BEGIN

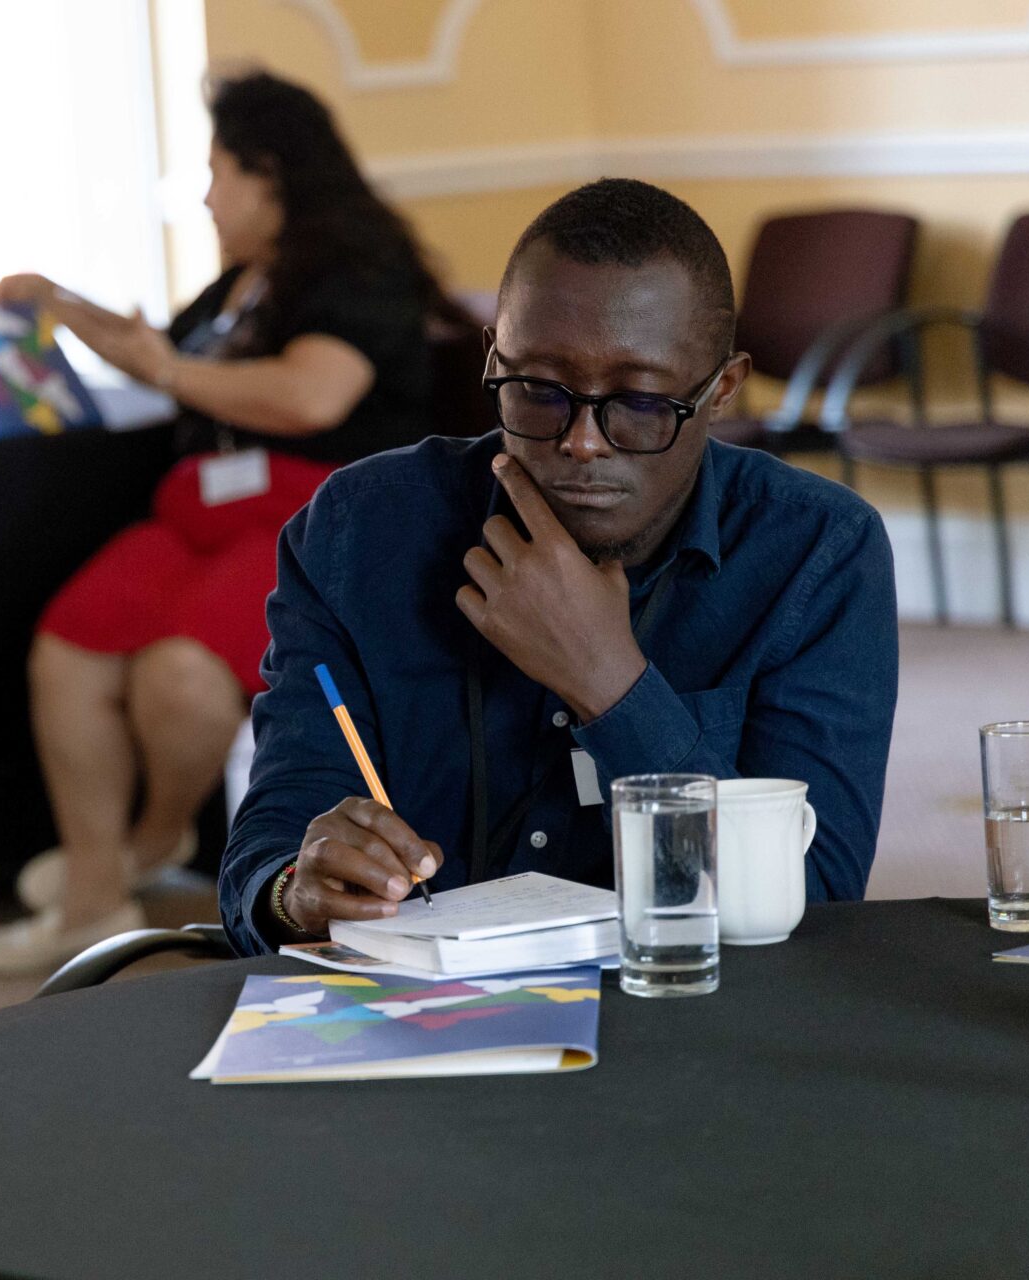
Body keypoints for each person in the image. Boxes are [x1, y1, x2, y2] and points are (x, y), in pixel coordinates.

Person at [218, 178, 900, 954]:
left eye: (640, 403)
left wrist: (610, 683)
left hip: (687, 1026)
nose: (581, 441)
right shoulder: (358, 531)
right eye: (539, 390)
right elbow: (267, 853)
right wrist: (294, 889)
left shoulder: (816, 553)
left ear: (721, 392)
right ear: (494, 359)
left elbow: (819, 908)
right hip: (425, 1027)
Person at [0, 71, 462, 973]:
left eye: (218, 170)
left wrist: (170, 373)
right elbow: (163, 354)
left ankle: (146, 849)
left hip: (314, 516)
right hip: (201, 514)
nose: (205, 194)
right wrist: (58, 304)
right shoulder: (242, 282)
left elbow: (312, 394)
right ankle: (93, 888)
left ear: (271, 173)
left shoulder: (359, 268)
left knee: (179, 676)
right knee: (68, 643)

END

§ **Goal of the exercise**
Please report all lines in the entries where "wrist" appears.

§ **Answer section**
left wrist: (610, 683)
right wrist: (294, 889)
left wrist: (170, 373)
right wrist: (58, 304)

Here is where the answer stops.